French Senator for Togo
- In office 23 December 1946 – 18 May 1952

Personal details
- Born: Lucius-Duquesnes Gustave 24 September 1883 Sainte-Anne, Guadeloupe
- Died: 15 July 1972 (aged 88) Sainte-Anne, Guadeloupe

= Lucius-Duquesnes Gustave =

Guadeloupean politician

Lucius-Duquesnes Gustave (24 September 1883 - July 15, 1972) was a politician from Guadeloupe who represented and served Togo in the French Senate from 1946 to 1952.

==Biography==
In 1917, after graduating from high school, Lucius-Duquesnes Gustave began working in Guadeloupe as an assistant clerk in public works.
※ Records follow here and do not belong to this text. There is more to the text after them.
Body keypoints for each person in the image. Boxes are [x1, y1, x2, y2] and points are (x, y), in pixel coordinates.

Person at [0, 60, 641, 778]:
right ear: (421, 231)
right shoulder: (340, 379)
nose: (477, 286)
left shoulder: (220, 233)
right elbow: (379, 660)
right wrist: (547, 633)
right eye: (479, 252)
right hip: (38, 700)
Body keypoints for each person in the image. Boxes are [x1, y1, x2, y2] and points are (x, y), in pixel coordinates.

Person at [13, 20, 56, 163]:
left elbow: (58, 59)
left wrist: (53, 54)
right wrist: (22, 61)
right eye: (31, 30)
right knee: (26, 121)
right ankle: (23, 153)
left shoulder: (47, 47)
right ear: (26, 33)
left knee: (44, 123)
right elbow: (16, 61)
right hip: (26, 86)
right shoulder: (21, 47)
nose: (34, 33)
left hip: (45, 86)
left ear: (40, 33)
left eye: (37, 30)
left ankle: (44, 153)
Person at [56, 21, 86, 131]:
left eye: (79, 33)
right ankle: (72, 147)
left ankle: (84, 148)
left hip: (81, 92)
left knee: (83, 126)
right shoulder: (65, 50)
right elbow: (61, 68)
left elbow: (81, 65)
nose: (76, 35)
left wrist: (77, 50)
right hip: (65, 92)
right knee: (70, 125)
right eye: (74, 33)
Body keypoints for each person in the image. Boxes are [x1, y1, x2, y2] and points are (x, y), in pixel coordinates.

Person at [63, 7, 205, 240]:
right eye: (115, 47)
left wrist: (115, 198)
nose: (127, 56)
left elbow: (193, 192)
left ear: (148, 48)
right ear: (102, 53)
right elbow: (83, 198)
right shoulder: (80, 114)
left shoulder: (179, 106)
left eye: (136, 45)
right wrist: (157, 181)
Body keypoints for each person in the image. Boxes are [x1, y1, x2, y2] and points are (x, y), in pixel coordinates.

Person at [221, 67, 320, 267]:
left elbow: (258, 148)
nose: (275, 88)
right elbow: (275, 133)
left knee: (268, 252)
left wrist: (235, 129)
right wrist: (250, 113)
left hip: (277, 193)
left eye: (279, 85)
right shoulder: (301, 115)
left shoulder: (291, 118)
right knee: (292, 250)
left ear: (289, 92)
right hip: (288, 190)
He earned his degree from the ESTP, began his career as a site supervisor for public works in the French Colonies, and became an engineer in 1933.

Gustave Lucius-Duquesnes became district chief in Basse-Terre, then head of the Guadeloupe department from 1935 to 1939. In 1942, he was appointed head of the industrial production department in Dakar, then deputy director of public works in Togo.
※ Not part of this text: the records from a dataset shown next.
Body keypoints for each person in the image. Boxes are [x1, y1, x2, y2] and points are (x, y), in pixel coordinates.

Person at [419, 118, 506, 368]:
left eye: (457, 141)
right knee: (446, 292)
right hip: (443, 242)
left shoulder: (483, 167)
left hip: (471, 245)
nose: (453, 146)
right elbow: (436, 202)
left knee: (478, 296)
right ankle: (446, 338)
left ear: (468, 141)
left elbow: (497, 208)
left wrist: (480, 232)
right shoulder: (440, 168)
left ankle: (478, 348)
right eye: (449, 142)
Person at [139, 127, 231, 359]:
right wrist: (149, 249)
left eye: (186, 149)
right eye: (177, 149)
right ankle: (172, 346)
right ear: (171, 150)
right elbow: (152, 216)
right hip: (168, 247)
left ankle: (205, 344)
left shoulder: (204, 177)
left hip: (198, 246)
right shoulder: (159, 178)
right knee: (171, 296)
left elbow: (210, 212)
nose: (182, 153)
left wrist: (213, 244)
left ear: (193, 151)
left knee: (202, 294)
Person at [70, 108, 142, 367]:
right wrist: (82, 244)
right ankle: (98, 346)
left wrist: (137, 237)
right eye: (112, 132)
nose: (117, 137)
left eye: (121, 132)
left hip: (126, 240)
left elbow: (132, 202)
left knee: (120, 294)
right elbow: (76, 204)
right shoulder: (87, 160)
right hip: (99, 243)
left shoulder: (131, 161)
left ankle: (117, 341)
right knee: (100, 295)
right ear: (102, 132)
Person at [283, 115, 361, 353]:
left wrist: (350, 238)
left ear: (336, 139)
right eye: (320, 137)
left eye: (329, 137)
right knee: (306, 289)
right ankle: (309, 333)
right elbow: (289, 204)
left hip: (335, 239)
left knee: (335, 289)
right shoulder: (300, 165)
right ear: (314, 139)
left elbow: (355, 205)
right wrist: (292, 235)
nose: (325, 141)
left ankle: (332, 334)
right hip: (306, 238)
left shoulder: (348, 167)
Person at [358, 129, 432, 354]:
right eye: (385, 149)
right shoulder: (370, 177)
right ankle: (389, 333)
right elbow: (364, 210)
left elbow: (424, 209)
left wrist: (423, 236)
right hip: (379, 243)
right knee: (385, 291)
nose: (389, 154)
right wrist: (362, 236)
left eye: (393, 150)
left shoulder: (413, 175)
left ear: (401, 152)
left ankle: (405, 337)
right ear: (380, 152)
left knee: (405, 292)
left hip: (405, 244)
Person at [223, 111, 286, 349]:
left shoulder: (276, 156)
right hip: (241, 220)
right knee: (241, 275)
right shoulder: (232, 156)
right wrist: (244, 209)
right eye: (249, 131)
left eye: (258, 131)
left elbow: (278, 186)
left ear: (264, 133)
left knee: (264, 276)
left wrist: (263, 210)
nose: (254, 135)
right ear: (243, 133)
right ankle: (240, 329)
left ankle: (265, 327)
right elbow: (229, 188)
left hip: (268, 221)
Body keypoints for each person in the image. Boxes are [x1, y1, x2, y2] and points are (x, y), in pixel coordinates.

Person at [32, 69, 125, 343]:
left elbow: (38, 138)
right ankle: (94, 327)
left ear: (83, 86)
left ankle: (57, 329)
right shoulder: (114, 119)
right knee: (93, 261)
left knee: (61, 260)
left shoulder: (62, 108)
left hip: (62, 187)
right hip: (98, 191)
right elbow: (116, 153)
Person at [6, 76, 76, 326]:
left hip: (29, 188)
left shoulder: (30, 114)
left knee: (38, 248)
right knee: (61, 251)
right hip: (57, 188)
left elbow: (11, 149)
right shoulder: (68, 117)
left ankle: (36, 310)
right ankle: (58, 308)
Lucius-Duquesnes Gustave ran for the Council of the Republic in 1946 as a candidate of the French Section of the Workers' International. He was elected to the Senate on December 23, 1946. He served on the Overseas France Committee as a member of the Socialist Group. In 1947, he served as rapporteur for the Production Committee on the proposed law regarding social security for miners. He was also tasked by the France Committee with drafting a report on the protection of submarine cables.

His term ended on May 18, 1952. He then retired from political life.